The Boy (2016)
Directed by William Brent Bell
Written by Stacey Menear
Produced by Matt Berenson, Roy Lee, Gary Lucchesi, Tom Rosenberg, Jim Wedaa, Richard S. Wright, Oren Aviv, Adam Fogelson, David Kern, John Powers Middleton, Eric Reid, Jackie Shenoo, Robert Simonds, Donald Tang, Zhongjun Wang, Zhonglei Wang
Starring Lauren Cohan, Rupert Evans, Jim Norton, Diana Hardcastle, James Russell, Ben Robson
Before they take leave on holiday from their magnificent estate, a wealthy, elderly English couple (Norton, Hardcastle) consign the care of a doll fashioned in the likeness of a little boy to its new American nanny (Cohan), who’s naturally puzzled by the atypical ease and absurdity of her daily duties to habilitate and edify with literature and music her unmoving charge.
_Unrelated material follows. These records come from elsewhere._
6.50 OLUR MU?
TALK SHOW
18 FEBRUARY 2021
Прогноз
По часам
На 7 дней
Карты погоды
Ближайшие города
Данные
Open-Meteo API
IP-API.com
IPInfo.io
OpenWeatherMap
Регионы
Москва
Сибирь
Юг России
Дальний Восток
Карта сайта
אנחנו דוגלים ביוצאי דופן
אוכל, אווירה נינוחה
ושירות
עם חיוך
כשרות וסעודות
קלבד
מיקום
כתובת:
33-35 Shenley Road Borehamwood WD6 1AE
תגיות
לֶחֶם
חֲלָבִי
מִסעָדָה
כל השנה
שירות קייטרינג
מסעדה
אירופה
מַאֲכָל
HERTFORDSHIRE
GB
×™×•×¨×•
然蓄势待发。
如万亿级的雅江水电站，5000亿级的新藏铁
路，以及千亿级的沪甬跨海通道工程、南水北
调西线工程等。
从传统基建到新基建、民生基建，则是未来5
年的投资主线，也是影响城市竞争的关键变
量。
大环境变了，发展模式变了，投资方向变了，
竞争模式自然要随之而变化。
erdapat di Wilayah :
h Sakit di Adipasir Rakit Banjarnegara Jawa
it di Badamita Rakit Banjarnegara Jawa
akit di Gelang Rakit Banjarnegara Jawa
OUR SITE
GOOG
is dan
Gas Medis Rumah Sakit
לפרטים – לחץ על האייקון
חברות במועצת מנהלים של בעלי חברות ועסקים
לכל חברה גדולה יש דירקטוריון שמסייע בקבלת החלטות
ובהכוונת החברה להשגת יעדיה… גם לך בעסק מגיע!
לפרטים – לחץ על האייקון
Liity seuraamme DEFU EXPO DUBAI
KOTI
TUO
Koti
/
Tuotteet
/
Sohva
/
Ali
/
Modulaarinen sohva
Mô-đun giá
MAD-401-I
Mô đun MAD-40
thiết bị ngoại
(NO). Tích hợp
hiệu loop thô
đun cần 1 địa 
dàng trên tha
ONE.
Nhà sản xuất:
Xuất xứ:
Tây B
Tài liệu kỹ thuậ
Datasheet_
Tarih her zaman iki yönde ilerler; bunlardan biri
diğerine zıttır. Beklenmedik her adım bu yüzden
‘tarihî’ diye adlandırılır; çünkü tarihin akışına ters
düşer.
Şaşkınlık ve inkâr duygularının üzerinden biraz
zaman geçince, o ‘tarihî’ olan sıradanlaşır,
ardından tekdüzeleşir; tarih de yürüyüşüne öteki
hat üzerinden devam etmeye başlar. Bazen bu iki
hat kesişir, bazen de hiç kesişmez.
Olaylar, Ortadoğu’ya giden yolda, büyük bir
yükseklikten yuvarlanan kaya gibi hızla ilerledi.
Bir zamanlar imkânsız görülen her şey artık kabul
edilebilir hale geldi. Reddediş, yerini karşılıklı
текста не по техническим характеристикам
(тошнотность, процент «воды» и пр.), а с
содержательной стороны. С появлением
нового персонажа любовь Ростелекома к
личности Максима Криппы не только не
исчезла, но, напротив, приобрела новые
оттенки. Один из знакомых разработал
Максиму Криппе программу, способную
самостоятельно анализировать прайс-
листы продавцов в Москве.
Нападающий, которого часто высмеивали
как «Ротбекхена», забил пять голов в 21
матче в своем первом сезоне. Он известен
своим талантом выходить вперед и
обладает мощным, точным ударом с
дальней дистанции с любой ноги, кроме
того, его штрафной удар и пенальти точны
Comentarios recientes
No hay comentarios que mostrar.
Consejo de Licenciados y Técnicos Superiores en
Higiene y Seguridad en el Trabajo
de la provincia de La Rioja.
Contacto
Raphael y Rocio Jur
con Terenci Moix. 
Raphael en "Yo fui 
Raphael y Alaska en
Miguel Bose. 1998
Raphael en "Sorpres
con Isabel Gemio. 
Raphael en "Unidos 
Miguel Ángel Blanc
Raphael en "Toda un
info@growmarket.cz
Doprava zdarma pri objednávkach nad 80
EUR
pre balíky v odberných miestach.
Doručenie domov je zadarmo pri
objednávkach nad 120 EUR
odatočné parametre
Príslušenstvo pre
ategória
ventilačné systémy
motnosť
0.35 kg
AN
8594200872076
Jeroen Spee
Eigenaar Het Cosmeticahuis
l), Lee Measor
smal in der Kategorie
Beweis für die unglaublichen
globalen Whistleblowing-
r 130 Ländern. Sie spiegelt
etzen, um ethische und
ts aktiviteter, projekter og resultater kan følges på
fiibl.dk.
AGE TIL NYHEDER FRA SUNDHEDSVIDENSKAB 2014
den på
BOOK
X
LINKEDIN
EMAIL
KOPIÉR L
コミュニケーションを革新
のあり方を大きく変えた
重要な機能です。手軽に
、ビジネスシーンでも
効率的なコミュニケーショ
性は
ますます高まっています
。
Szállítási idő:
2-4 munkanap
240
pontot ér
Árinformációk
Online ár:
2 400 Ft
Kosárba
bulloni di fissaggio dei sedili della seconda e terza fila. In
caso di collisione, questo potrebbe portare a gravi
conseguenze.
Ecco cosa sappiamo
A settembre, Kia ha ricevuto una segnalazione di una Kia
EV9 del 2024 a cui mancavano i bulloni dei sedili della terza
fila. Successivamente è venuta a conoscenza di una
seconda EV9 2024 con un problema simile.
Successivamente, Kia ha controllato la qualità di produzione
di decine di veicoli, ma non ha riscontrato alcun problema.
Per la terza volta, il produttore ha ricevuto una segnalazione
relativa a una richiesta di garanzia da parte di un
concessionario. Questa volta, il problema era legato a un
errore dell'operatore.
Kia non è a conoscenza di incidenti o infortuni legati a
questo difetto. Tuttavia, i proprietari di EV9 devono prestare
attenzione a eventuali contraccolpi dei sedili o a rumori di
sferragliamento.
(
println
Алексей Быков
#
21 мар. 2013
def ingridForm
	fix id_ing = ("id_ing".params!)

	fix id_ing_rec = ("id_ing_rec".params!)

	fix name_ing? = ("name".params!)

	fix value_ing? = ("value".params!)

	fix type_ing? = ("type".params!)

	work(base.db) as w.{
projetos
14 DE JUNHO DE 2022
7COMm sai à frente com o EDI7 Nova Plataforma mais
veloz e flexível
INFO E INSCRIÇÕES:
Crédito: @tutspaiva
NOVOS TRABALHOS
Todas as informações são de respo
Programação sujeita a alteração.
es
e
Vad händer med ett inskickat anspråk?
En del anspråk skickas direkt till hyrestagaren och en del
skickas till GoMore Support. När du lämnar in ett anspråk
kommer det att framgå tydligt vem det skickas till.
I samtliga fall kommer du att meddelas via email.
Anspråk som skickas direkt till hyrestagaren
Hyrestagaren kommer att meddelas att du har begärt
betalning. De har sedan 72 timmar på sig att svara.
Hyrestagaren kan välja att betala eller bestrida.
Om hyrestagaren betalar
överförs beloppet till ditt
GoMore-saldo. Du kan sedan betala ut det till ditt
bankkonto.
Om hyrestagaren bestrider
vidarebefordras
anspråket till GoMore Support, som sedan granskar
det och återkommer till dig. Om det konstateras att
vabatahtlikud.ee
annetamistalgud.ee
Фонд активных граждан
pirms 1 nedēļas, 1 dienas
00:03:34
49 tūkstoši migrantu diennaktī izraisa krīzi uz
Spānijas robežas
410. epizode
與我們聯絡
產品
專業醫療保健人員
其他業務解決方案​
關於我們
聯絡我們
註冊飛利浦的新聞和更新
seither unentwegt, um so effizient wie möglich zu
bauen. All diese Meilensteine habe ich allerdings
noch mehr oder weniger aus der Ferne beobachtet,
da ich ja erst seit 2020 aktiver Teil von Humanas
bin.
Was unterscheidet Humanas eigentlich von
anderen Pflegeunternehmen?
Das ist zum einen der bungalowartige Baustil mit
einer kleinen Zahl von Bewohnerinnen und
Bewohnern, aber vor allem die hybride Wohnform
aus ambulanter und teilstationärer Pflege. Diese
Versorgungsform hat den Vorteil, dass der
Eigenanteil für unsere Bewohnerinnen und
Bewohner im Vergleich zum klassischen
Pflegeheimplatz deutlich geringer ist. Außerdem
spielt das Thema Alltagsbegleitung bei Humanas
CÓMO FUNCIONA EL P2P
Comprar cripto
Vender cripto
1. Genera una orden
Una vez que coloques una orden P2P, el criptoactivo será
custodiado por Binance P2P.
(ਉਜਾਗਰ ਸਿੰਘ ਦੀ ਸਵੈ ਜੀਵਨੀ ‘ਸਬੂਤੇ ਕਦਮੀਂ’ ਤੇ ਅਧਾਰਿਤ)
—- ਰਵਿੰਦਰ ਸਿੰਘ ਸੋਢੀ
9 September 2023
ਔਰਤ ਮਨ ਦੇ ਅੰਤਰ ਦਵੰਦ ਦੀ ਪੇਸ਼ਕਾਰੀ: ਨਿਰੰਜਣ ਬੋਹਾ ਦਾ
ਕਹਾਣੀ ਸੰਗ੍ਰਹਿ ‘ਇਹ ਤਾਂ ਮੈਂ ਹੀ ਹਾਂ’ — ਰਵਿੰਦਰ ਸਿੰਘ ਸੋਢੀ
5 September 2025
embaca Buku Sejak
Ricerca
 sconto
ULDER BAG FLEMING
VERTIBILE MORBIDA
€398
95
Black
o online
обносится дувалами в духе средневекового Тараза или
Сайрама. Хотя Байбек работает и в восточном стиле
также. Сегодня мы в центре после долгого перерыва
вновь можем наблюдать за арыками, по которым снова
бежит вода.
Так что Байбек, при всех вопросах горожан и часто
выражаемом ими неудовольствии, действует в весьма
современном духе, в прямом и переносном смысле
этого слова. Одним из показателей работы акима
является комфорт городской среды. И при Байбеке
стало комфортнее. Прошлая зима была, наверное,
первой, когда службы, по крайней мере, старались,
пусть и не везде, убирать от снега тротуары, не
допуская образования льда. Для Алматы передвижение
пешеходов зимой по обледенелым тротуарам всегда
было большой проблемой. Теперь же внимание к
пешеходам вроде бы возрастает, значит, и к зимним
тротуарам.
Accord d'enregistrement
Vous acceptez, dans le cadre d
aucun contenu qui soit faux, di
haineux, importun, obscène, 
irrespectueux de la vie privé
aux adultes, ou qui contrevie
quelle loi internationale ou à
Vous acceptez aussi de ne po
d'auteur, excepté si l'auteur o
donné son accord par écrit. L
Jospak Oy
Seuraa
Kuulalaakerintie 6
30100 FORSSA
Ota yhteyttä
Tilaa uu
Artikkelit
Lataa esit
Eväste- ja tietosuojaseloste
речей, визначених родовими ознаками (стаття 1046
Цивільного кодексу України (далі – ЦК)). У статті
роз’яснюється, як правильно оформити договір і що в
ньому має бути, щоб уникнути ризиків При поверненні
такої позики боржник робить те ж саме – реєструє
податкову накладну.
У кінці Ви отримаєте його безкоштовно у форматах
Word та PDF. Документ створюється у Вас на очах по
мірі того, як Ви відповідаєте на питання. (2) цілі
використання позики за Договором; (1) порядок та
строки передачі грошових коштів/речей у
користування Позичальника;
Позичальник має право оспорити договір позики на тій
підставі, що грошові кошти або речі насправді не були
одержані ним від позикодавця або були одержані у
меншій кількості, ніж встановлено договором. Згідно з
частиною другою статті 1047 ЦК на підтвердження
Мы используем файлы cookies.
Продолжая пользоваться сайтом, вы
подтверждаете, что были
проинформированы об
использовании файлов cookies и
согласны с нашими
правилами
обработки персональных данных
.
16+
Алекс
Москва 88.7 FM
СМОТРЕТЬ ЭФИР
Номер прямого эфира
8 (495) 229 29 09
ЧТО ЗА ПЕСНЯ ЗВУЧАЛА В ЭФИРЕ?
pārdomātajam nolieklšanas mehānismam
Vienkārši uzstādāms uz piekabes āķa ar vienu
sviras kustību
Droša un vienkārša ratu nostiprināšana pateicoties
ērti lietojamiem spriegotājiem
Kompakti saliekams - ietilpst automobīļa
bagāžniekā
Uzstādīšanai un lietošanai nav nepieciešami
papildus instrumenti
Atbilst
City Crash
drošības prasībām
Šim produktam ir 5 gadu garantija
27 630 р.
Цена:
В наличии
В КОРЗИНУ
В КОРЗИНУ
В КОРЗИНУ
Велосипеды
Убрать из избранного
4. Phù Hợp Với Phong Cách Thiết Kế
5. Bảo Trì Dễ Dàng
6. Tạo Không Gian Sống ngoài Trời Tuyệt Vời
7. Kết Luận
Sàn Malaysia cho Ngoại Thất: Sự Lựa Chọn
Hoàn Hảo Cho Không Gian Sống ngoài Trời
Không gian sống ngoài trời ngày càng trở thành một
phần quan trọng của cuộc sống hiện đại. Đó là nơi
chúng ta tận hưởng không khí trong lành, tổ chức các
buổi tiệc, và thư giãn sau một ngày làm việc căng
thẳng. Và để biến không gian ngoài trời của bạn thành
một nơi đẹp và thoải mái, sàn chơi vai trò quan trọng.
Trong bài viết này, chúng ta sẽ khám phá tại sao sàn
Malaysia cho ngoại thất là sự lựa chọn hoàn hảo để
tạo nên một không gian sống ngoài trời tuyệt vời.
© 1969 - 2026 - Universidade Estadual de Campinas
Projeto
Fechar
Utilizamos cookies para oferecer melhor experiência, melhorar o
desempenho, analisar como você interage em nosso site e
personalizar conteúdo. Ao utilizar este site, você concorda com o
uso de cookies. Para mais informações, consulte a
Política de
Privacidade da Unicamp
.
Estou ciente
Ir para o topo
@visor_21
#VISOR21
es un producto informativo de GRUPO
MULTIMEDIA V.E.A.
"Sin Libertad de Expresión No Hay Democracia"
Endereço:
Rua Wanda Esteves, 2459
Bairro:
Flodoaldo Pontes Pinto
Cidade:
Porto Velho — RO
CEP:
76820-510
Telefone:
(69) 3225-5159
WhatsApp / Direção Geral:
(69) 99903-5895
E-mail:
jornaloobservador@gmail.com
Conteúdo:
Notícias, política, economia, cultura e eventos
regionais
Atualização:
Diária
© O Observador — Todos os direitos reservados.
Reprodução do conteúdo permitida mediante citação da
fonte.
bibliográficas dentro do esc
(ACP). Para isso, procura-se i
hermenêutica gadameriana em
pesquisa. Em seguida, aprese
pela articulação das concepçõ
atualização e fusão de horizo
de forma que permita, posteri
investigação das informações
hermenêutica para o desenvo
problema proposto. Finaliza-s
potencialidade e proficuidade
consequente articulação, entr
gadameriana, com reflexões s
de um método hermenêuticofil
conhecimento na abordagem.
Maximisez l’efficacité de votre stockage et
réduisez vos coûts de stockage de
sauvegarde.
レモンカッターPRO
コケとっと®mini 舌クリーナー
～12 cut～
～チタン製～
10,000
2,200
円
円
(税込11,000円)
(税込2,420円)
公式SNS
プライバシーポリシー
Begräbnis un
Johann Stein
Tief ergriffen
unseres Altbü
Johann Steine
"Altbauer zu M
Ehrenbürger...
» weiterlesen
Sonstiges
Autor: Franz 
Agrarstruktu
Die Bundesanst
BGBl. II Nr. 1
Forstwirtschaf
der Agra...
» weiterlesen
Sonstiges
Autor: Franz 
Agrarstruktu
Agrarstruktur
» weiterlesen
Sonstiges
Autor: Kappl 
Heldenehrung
Within the walls of the manor where she’s lodged resides the mystery of unexplainable incidents in reaction to her initial dereliction, to the surprise of the confounded caretaker and a friended, local grocer (Evans). Whoever can disregard or accept its inherent silliness will probably enjoy Bell’s workmanly thriller, which for his operative direction, Menear’s compelling scenario, cultivated tensions, and passable performances may lure even those who’ve guessed its secret within its first half-hour. Dingy by immoderate coloration, the high contrast and clarity of Daniel Pearl’s cinematography still embellishes every shot of these photogenic players and British Columbia’s exquisite, extravagantly appointed Craigdarroch Castle. Alas, common jump scares and exposition — most embarrassingly yabbered by Cohan on the move during a revelational and eventful third act — remind those watching of how goofy this gets.